What's worse is when these tools start to remove "outliers". With a heavy-tailed distribution, the majority of samples don't contribute very much at all to the expectation. The strongest signal is found in the extreme values. The strongest signal is found in the stuff that is thrown out. The junk that's left is the noise, the stuff that doesn't tell you very much about what you're dealing with.
I stand firm in my belief that unless you can prove how CLT applies to your input distributions, you should not assume normality.
And if you don't know what you are doing, stop reporting means. Stop reporting centiles. Report the maximum value. That's a really boring thing to hear, but it is nearly always statistically and analytically meaningful, so it is a good default.
So, e.g.: for a normal distribution, with very narrow tails -- probabilities like exp(-x^2) -- your sample mean is the maximum-likelihood estimator. For a double-exponential (Laplace) distribution, whose tails are like exp(-|x|) and therefore much fatter, the maximum-likelihood estimator is the _median_, which gives much less weight to outliers. Another way to look at it: the mean minimizes the sum of |x-m|^2 and the median minimizes the sum of |x-m|, and the former grows in size and hence importance much faster as x gets large.
In benchmarks, assuming you run the same workload each time, you often want the minimum value. Anything else just tells you how much system overhead you encountered.

## Extracted material:

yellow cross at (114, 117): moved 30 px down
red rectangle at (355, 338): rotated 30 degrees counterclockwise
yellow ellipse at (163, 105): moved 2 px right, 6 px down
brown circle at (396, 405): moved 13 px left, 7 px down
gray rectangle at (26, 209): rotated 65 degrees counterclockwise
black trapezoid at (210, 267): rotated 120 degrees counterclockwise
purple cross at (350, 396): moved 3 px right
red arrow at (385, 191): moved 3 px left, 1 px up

--

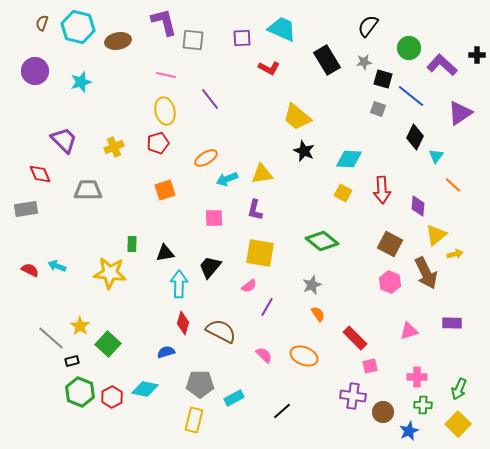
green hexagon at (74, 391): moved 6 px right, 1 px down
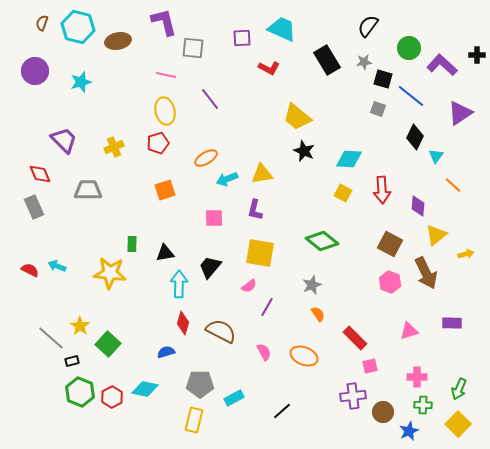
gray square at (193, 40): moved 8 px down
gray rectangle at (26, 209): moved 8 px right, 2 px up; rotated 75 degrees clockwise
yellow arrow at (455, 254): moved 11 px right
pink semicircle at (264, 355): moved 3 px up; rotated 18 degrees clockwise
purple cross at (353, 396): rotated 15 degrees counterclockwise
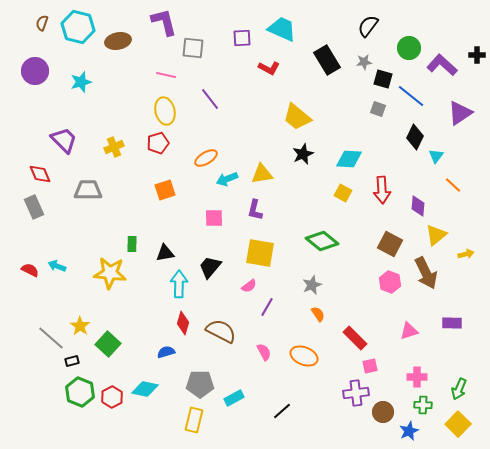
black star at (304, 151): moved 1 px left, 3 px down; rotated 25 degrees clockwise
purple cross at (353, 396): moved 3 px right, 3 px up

## What you need to do:
1 > Answer these questions from the statistics text:
(a) In a heavy-tailed distribution, where is the strongest signal found?
(b) If you don't know what you are doing, which value should you report?
(c) For a double-exponential (Laplace) distribution, what is the maximum-likelihood estimator?
2 > Rewrite the part of the statistics text that opens with the words containing "I stand firm" and closes with "a good default.", using "averages" in place of "means".
3 > List every mathematical expression written out in the statistics text.
The rows have no role in this work.

## Answers for the exercise:
1 >
(a) In the extreme values.
(b) The maximum value.
(c) The median.

2 >
I stand firm in my belief that unless you can prove how CLT applies to your input distributions, you should not assume normality.
And if you don't know what you are doing, stop reporting averages. Stop reporting centiles. Report the maximum value. That's a really boring thing to hear, but it is nearly always statistically and analytically meaningful, so it is a good default.

3 >
exp(-x^2)
exp(-|x|)
|x-m|^2
|x-m|